[Stored entries]
• • • • •

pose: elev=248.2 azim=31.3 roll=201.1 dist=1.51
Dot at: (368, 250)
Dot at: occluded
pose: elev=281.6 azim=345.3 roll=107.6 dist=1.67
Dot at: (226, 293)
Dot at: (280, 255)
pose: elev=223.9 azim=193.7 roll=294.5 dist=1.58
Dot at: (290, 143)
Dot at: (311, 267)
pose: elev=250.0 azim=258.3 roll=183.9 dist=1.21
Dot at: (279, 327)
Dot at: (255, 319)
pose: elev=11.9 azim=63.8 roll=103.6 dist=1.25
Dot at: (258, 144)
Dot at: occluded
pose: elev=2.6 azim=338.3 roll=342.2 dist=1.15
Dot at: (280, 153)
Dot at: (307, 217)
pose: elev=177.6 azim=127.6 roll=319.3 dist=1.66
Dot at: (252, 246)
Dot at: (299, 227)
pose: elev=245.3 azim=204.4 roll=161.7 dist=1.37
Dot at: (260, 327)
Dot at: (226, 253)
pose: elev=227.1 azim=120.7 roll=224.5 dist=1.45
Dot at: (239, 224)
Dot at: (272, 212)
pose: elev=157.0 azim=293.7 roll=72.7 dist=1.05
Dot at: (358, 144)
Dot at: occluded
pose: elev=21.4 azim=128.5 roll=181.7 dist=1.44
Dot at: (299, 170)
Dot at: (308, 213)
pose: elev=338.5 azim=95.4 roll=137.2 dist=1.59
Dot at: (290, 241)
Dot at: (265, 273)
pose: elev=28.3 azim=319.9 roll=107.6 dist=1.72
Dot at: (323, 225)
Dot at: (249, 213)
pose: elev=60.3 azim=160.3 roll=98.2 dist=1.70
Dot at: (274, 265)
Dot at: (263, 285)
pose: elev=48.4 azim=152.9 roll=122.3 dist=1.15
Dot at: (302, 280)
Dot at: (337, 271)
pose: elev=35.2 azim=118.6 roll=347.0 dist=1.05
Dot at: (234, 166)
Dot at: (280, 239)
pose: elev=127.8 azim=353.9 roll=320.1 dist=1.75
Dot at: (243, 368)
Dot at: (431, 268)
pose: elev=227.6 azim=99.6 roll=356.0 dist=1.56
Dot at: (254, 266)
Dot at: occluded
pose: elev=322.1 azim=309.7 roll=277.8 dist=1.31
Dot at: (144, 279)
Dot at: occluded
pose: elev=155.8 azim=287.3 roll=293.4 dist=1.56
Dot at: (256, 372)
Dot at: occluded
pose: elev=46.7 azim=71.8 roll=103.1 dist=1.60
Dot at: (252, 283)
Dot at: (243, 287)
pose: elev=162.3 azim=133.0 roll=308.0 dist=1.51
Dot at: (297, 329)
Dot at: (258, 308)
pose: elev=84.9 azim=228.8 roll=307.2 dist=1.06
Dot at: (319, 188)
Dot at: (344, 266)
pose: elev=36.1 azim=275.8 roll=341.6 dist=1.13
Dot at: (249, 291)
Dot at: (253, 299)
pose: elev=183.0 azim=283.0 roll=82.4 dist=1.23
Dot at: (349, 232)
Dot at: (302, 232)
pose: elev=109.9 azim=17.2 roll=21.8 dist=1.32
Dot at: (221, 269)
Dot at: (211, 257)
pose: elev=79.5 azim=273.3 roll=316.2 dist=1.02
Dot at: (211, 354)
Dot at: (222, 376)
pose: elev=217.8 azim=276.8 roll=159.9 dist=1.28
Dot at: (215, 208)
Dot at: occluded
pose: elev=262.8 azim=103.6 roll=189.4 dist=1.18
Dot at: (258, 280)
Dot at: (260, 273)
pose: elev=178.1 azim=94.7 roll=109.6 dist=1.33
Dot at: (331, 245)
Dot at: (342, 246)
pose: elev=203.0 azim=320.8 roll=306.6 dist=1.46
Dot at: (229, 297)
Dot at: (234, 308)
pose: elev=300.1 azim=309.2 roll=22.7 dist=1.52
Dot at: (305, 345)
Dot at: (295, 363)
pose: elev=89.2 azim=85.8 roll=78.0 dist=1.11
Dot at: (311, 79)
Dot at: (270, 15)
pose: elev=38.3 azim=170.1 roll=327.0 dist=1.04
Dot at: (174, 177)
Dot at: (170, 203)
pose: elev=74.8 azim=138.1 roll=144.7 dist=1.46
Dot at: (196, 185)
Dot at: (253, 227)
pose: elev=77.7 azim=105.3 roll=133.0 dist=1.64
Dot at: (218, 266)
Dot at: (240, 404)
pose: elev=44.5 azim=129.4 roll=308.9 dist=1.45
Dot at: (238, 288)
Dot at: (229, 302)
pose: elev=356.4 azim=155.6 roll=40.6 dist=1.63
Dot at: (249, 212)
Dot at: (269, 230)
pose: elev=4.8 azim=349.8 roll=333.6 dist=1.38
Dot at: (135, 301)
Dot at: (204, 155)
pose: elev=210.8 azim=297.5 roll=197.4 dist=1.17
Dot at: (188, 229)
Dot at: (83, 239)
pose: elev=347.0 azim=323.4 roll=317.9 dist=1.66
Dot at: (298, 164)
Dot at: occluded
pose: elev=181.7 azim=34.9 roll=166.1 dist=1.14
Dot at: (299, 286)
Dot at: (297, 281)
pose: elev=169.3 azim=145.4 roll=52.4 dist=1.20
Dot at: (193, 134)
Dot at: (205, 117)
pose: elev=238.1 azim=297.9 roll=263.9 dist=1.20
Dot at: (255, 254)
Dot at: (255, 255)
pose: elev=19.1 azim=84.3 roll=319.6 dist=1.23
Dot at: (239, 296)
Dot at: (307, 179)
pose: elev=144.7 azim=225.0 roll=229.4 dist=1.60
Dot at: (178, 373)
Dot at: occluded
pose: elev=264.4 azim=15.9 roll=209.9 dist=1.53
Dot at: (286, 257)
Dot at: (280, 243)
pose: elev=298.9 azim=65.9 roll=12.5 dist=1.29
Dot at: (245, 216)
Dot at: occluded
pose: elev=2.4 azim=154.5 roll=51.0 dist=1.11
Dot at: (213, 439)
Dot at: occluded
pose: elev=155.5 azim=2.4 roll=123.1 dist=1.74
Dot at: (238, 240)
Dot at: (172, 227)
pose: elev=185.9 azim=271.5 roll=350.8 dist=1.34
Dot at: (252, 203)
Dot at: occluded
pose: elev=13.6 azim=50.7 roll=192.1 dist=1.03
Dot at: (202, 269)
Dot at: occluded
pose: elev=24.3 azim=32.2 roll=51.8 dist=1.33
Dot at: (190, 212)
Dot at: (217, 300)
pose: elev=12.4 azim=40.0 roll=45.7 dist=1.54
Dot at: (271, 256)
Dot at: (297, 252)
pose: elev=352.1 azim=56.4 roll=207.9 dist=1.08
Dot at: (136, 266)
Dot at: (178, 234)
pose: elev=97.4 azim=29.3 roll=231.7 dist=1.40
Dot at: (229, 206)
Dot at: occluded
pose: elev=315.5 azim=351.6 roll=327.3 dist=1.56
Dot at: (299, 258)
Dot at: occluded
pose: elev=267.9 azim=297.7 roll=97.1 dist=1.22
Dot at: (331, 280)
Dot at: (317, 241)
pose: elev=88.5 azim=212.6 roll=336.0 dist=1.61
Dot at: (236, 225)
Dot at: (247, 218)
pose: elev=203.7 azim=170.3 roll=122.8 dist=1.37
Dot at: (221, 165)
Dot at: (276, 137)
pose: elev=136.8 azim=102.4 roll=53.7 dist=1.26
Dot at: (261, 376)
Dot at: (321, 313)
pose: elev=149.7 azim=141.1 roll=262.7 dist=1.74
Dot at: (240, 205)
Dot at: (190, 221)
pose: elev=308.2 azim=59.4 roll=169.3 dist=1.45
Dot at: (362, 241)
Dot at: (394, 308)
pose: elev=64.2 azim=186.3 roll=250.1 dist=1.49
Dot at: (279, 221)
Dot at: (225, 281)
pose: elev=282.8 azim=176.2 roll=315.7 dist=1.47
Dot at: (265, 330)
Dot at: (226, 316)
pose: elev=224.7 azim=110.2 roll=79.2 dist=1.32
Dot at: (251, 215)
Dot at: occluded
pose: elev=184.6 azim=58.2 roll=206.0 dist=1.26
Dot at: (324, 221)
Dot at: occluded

• • • • •

• [Instruction] Reproduce the material from the line with "pose: elev=262.8 azim=103.6" up to and including the line with "Dot at: (170, 203)", substituting "view" for "pose" and leaving all else unchanged.

• [Final result]
view: elev=262.8 azim=103.6 roll=189.4 dist=1.18
Dot at: (258, 280)
Dot at: (260, 273)
view: elev=178.1 azim=94.7 roll=109.6 dist=1.33
Dot at: (331, 245)
Dot at: (342, 246)
view: elev=203.0 azim=320.8 roll=306.6 dist=1.46
Dot at: (229, 297)
Dot at: (234, 308)
view: elev=300.1 azim=309.2 roll=22.7 dist=1.52
Dot at: (305, 345)
Dot at: (295, 363)
view: elev=89.2 azim=85.8 roll=78.0 dist=1.11
Dot at: (311, 79)
Dot at: (270, 15)
view: elev=38.3 azim=170.1 roll=327.0 dist=1.04
Dot at: (174, 177)
Dot at: (170, 203)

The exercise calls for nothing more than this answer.